Problem to work on:
Below are records; output exactly the lines from the one with "What is the body" through their final line.

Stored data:

........

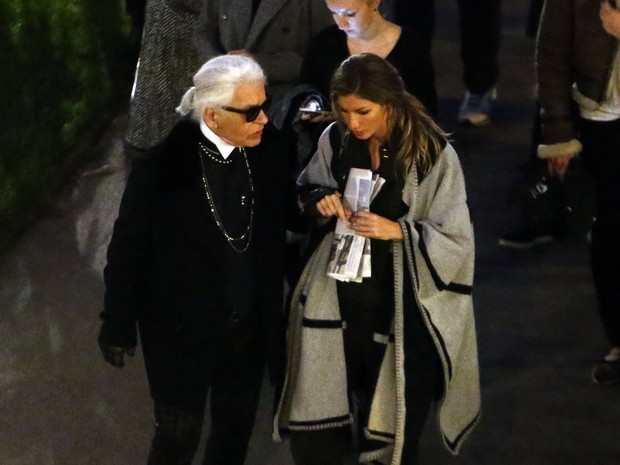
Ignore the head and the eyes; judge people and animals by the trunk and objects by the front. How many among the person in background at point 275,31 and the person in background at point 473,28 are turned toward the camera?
2

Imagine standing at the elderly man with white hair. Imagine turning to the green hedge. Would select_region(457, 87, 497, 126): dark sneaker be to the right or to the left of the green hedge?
right

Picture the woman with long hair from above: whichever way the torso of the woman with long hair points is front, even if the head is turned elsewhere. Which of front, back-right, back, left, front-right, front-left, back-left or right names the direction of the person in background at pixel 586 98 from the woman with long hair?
back

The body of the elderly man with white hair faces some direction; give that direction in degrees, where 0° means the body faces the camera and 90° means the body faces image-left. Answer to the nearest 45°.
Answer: approximately 315°

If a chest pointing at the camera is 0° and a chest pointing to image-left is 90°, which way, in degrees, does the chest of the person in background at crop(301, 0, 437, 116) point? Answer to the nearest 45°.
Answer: approximately 45°

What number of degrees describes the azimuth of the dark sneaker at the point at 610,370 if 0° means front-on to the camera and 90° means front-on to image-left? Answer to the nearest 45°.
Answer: approximately 45°

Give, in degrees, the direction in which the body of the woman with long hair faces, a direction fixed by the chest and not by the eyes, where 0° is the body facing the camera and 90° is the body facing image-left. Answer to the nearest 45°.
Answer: approximately 45°
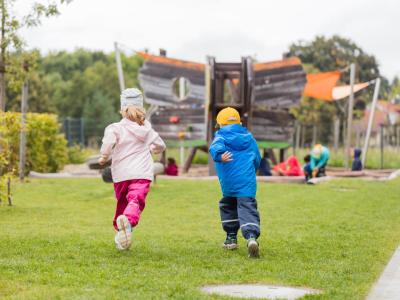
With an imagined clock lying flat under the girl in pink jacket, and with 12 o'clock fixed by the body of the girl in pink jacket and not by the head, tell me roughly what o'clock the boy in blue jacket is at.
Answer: The boy in blue jacket is roughly at 3 o'clock from the girl in pink jacket.

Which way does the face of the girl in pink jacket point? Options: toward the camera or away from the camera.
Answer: away from the camera

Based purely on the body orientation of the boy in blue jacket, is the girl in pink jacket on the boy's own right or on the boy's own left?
on the boy's own left

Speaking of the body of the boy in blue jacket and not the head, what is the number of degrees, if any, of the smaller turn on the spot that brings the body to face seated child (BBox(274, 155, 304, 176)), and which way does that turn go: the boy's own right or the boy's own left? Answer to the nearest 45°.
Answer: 0° — they already face them

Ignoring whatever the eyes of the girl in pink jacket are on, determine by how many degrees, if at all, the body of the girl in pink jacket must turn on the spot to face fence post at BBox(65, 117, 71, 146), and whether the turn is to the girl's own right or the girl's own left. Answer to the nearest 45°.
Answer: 0° — they already face it

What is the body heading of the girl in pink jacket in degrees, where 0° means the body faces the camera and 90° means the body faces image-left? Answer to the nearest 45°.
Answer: approximately 180°

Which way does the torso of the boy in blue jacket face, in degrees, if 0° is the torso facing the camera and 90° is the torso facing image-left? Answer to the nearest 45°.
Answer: approximately 180°

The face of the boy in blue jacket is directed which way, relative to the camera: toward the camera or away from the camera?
away from the camera

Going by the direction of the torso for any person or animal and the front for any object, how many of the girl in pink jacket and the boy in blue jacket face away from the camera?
2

........

Written solution:
What is the body heading of the girl in pink jacket in degrees, where 0° means the body faces the camera and 90° means the body faces image-left? Answer to the nearest 45°.
Answer: approximately 180°

Which way does the torso of the boy in blue jacket face, in degrees, if 0° is the torso facing the camera and 90° is the torso facing image-left? Answer to the nearest 45°.
Answer: approximately 180°

The face of the boy in blue jacket is directed which way, relative to the camera: toward the camera or away from the camera?
away from the camera

Going by the direction of the torso for any person or animal and the front for any object, how many of the girl in pink jacket and the boy in blue jacket face away from the camera?
2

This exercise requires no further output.